In this paper the effect of different model structures used to describe changes in extremes is discussed by focusing on the impacts on quantiles as estimated under different change-permitting parametrisations. Although throughout the paper only univariate parametric models have been discussed, the results can be easily extended to the case of multivariate and non-parametric models. Further, although all analysis and calculations have been carried out assuming a GEV distribution, the findings could be useful for other distributions whose quantile function has the same structure as the one in Eq. (2), such as the Generalised Pareto distribution which is typically employed when analysing peaks-over-threshold records and has also been used to detect changes in environmental extremes (Silva et al. 2016, 2017). In that case, changes in the location parameter would correspond to changes in the threshold above which value are considered to be extremes. This has already been already proposed in the literature (see for example Roth et al. 2012; Eastoe and Tawn 2009), although with no specific consideration of the impacts of the modelling assumption on the quantile estimation.

The results from this study show that extreme value models routinely used in the applied literature can lead to very different assessments of change, but the consequences of the different modelling choices on the estimated design events are rarely discussed and explored. Moreover, many of the models typically employed entail a varying coefficient of variation, leading to changes in quantile estimates which are difficult to study under different values of the covariates and cumbersome to reconcile with the estimates derived under the fixed-parameters models. A wider discussion on what types of changes can be expected under different conditions (see for example Sharma et al. 2018), might help in clarifying what model structures are more apt to capture the expected changes. Possibly, the modelling options which are currently explored are not the ones which best describe the changes expected from a warming climate or an increase in population and urban areas. Using simple metrics which describe changes such as those proposed in Eqs. (4) to (7) can be useful to explore the consequences of different models structures on the estimation of quantities which are routinely extracted from any estimation procedure. By comparing the expected changes to the types of changes which can be described under different models, it would be possible to ensure that models of change employed the most suitable parametrisation to describe what is perceived to be the most likely direction and shape of change.
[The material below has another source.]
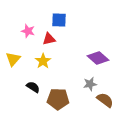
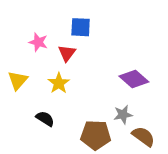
red triangle: (49, 39) -> (67, 53), turned -40
brown pentagon: (58, 99) -> (96, 135), moved

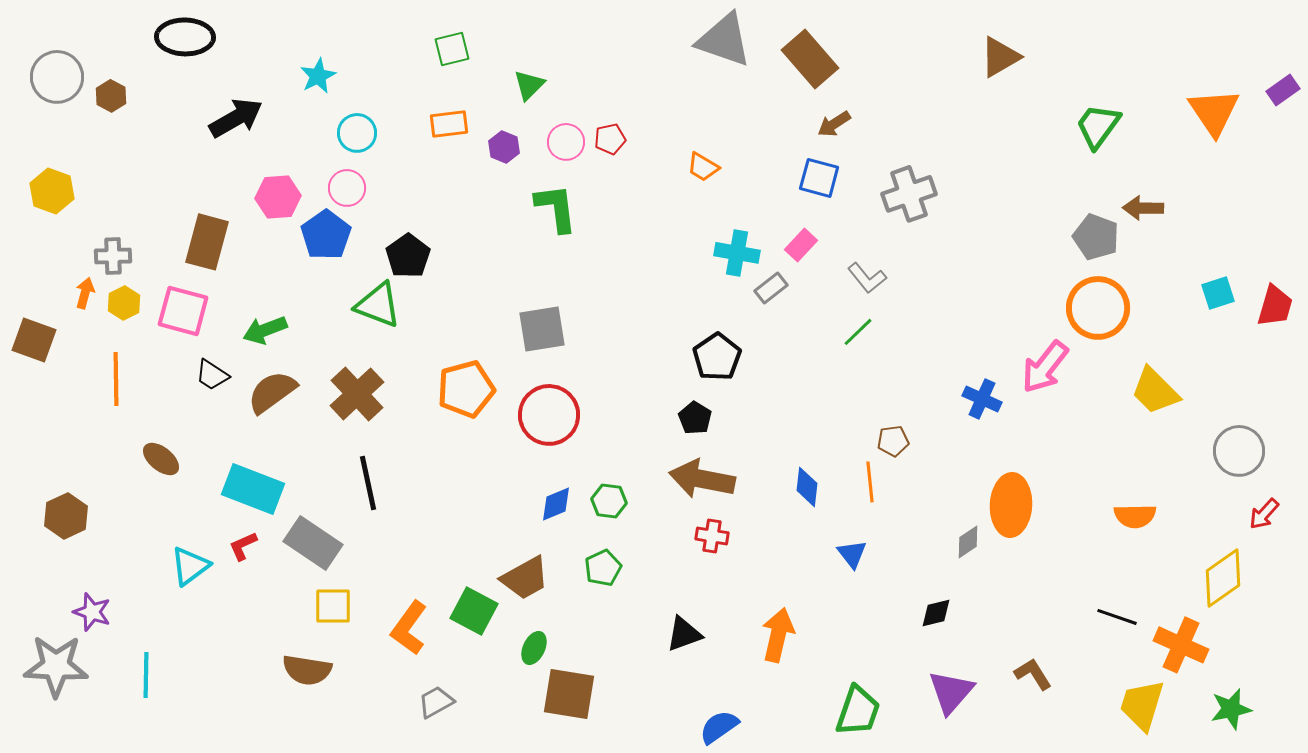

As shown, sentences like “We expect all quantiles to have changed in time by a constant factor” or “We would expect events of AEP smaller than 0.02 to be larger in the future and events with AEP larger than 0.02 to be smaller” can be translated into models with specific parametrisation and possibly constrained values for certain parameters. It is important that the description of change of the quantities of interest derived from change-permitting models can be interpretable and therefore considered credible by the end users. We believe the model based on \(\tau\) presented in Eq. (3), in which the scale is allowed to change proportionally to the location, is a first step towards such models, since it allows for the ratio between quantiles to be the same for all exceedance probabilities, and therefore provides a direct communication of how changes in the distributions affect the final main output of interest.